[Photos with calibration data]
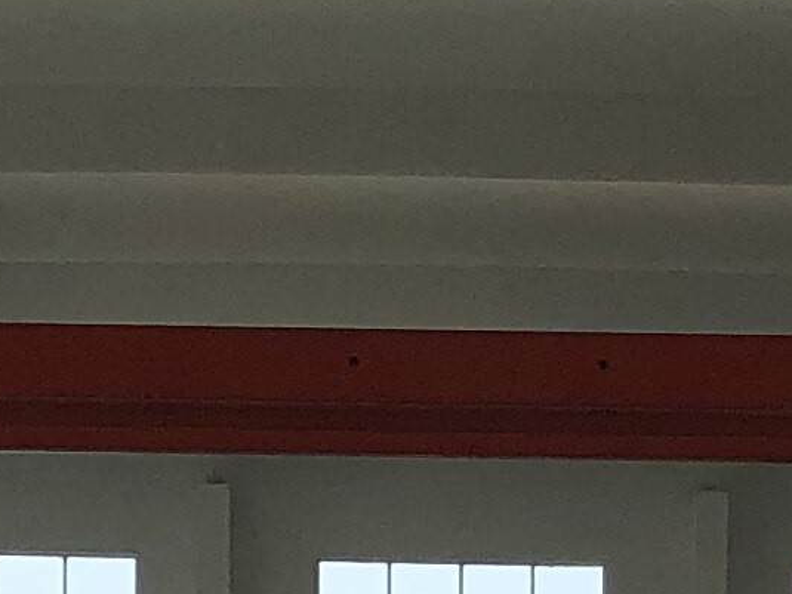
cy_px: 1748
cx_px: 570
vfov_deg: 6.5
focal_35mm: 211
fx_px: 4827
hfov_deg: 9.4
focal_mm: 4
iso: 20
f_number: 1.8
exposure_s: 1/750
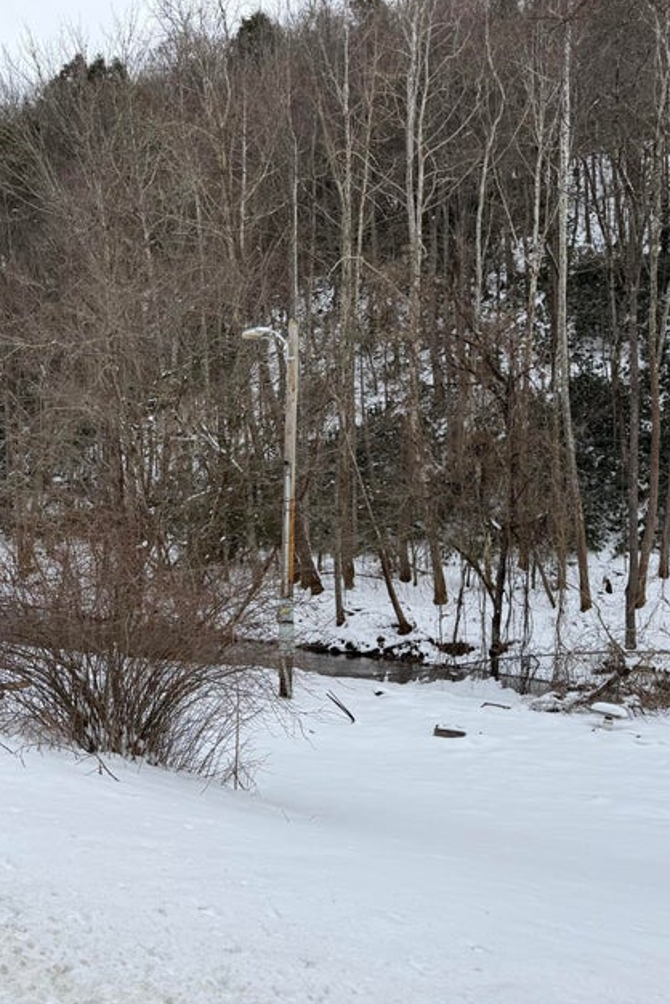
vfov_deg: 55.8
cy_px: 496
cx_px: 147
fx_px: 948
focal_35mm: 34
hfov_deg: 37.7
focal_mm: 6.76
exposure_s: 1/3021
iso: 80
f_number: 1.78
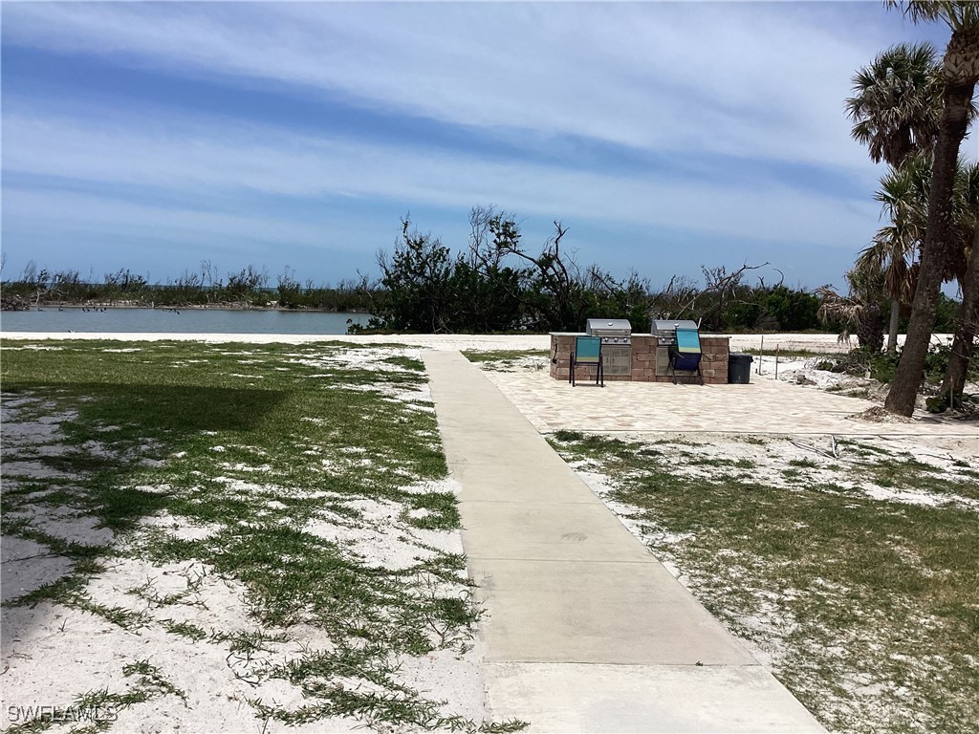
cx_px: 490
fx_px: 877
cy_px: 367
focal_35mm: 31
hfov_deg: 58.4
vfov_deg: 45.4
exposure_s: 1/3021
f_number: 2.4
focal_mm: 3.3
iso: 25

[What you need to do]
With the images omitted, repeat all the data word for word.

[Solution to this task]
cy_px: 1748
cx_px: 570
vfov_deg: 6.5
focal_35mm: 211
fx_px: 4827
hfov_deg: 9.4
focal_mm: 4
iso: 20
f_number: 1.8
exposure_s: 1/750
vfov_deg: 55.8
cy_px: 496
cx_px: 147
fx_px: 948
focal_35mm: 34
hfov_deg: 37.7
focal_mm: 6.76
exposure_s: 1/3021
iso: 80
f_number: 1.78
cx_px: 490
fx_px: 877
cy_px: 367
focal_35mm: 31
hfov_deg: 58.4
vfov_deg: 45.4
exposure_s: 1/3021
f_number: 2.4
focal_mm: 3.3
iso: 25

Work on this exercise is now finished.